L’article retrace la jurisprudence pertinente par laquelle le juge contrôle et clarifie les aménagements du régime linguistique. Il n’y a pas de droit général à l’accès aux documents de l’Union dans les langues officielles et de travail (arrêt Kik c/ OHMI, affaire C‑361). Ainsi dans les domaines techniques, il est possible de publier les dispositions de droit européen dans quelques langues et l’argument coût-efficacité est admissible pour limiter le régime linguistique dans les dispositions de nature économique notamment (par exemple en matière de propriété intellectuelle).

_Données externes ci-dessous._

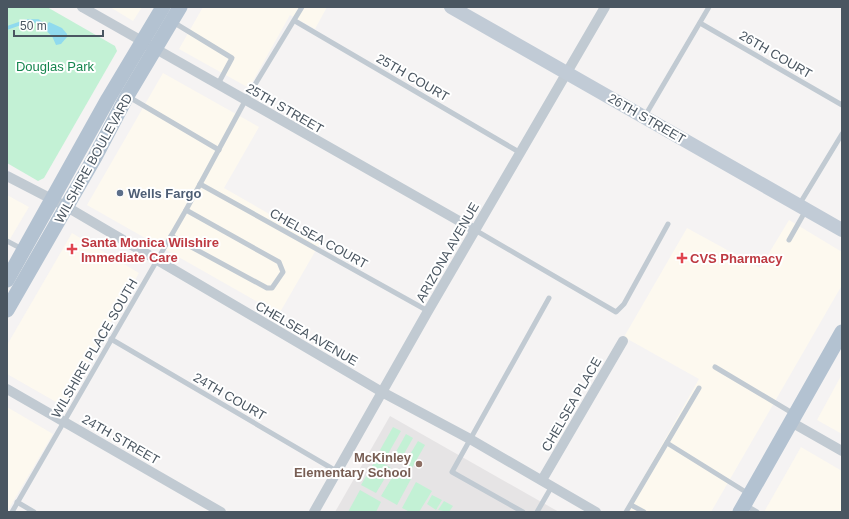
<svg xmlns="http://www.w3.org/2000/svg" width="849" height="519" viewBox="0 0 849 519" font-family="Helvetica,sans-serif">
	<rect width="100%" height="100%" fill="#f5f3f3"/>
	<!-- commercial -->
	<g fill="#fdf9ef">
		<path d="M110,7H142L133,21Z"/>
		<path d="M203,7H327L315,29L290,15L249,88L179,49Z"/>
		<path d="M163,73L259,127L224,188L320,243L279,314L87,205Z"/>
		<path d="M7,195L29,207L7,244Z"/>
		<path d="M789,220L842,252V285L711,512H624L699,379L624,337L687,228L760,268Z"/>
		<path d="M72,233L139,273L63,406L7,374V345Z"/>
		<path d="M842,374V434L817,420Z"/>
		<path d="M7,407L53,434L7,512Z"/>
		<path d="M801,447L842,471V512H764Z"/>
	</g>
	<!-- education -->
	<path fill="#e6e4e5" d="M390,416L559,512H335Z"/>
	<!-- green -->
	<g fill="#c3f1d5">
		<path d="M7,7H47L115,46L117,51L44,178L38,181L7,163Z"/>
		<path d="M393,427L401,431L388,454L380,450Z"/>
		<path d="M406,434L413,438L400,461L393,457Z"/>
		<path d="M418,441L425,445L412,468L405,463Z"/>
		<path d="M376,459L391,468L376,493L361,485Z"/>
		<path d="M396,471L411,479L397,505L381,496Z"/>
		<path d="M416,482L432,491L419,512H410L402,508Z"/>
		<path d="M360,490L381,502L376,512H348Z"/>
		<path d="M432,495L442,500L436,510L427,504Z"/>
		<path d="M444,501L453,506L449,512L438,510Z"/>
	</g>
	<!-- water -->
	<path fill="#90daee" d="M49,22L62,28L67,34V37L61,44L56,45L52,36L44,29Z"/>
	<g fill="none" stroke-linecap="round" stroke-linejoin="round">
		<!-- stream -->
		<path stroke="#90daee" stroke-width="3.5" d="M7,28L27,21H38L45,26"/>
		<!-- lane -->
		<g stroke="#c1cad2" stroke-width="5">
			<path d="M295,21L519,152"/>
			<path d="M173,22L232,58L218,84"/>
			<path d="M700,23L842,105"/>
			<path d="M129,97L219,150"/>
			<path d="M645,116L709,7"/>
			<path d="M200,184L428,311"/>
			<path d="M799,205L842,134"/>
			<path d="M475,230L616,312L624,304L668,224"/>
			<path d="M171,236L267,288H272L283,272L279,262L186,210"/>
			<path d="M789,240L806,210"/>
			<path d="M7,241L22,249"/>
			<path d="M111,339L338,472"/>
			<path d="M715,367L794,414"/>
			<path d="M667,443L749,494"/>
			<path d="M17,502L34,512"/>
			<path d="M631,505L644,512"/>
			<path d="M745,505L757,512"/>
			<path d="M12,512L186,210L245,101L302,7"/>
			<path d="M523,512L452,472L549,298"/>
			<path d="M537,512L552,486"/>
			<path d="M626,512L699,388"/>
		</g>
		<!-- street -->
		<g stroke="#c1cad2" stroke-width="10">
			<path d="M82,7L475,230"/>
			<path d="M7,176L67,207L382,392L470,439L596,512"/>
			<path d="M7,389L221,512"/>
			<path d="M791,422L842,451"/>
			<path d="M542,480L623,341"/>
			<path d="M314,512L428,311L605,7"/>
		</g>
		<!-- secondary -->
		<path stroke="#c1cbd6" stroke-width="14" d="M451,7L842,230"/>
		<!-- primary -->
		<g stroke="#b3c2d1" stroke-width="15">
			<path d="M7,280L108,99L163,7"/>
			<path d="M7,310L95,157L127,96L180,7"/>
			<path d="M740,512L842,332"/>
		</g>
	</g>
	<!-- markers -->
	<circle fill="#5c6f8a" stroke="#fff" stroke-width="1.5" cx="120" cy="193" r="4"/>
	<g fill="#e0444e" stroke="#fff" stroke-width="1.5">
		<path d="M70 243h4v4h4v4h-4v4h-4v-4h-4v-4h4z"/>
		<path d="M680 252h4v4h4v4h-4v4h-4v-4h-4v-4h4z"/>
	</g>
	<circle fill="#8d6e63" stroke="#fff" stroke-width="1.5" cx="419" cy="464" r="4"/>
	<g text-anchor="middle" stroke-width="4" stroke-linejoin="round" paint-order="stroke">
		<!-- street labels -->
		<g font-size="13" fill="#4a5661" stroke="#fff">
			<text transform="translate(776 54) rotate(30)" y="5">26TH COURT</text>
			<text transform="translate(413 77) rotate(30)" y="5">25TH COURT</text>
			<text transform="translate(285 108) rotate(30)" y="5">25TH STREET</text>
			<text transform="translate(647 118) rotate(30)" y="5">26TH STREET</text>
			<text transform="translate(93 158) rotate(-61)" y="5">WILSHIRE BOULEVARD</text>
			<text transform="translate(319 238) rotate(29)" y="5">CHELSEA COURT</text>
			<text transform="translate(447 252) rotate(-60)" y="5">ARIZONA AVENUE</text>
			<text transform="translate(307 333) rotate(30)" y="5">CHELSEA AVENUE</text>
			<text transform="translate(94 348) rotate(-60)" y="5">WILSHIRE PLACE SOUTH</text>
			<text transform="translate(230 396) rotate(30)" y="5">24TH COURT</text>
			<text transform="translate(571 404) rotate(-60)" y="5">CHELSEA PLACE</text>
			<text transform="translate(121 439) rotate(30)" y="5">24TH STREET</text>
		</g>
		<!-- park labels -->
		<g font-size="13" fill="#17864f" stroke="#fff">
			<text x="55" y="71">Douglas Park</text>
		</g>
		<!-- service labels -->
		<g font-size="13" font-weight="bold" fill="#4e5e75" stroke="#fff" text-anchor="start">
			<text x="128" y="198">Wells Fargo</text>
		</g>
		<!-- health labels -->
		<g font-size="13" font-weight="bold" fill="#be3a42" stroke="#fff" text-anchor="start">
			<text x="81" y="247">Santa Monica Wilshire<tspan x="81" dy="15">Immediate Care</tspan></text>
			<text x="690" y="263">CVS Pharmacy</text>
		</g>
		<!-- education labels -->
		<g font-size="13" font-weight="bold" fill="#785e54" stroke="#fff" text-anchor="end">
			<text x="411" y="462">McKinley<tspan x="411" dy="15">Elementary School</tspan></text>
		</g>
	</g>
	<!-- border -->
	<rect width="849" height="519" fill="none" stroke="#4a5661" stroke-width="16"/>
	<!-- scale -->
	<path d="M14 30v6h89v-6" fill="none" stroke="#4a5661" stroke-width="2"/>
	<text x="20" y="30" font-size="12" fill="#4a5661" stroke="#ffffff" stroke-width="3" paint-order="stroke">50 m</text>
</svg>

Inversement, le juge a censuré l’organisation des concours dans un nombre limité de langues qui avait été mise en place après 2004 pour réduire les coûts. En 2015, par un important renversement de jurisprudence, le juge a estimé que toute limitation de ce type est en soi discriminatoire et donc contraire au droit européen : elle doit être motivée, conforme à un objectif d’intérêt général et susceptible d’un contrôle juridictionnel.

Le multilinguisme n’a cessé d’être vecteur d’intégration puissant dans les élargissements successifs de l’Union européenne et l’approfondissement du droit européen, d’une union économique à une union de citoyens. Les dérogations et limitations du régime linguistique sont soumises à l’encadrement strict du juge au regard des principes d’égalité de traitement, de non-discrimination, de proportionnalité, etc.).
Au total, l’article fait valoir que le multilinguisme, bien plus que simple pratique communicationnelle, est un cadre évolutif mais solide pour l’action de l’Union européenne.

Ceci est un résumé de l’article paru dans la Revue du droit de l’Union européenne 2/2023, ISBN 978-2-8027-7388-7

Les vues exprimées dans l’article représentent une opinion strictement personnelle.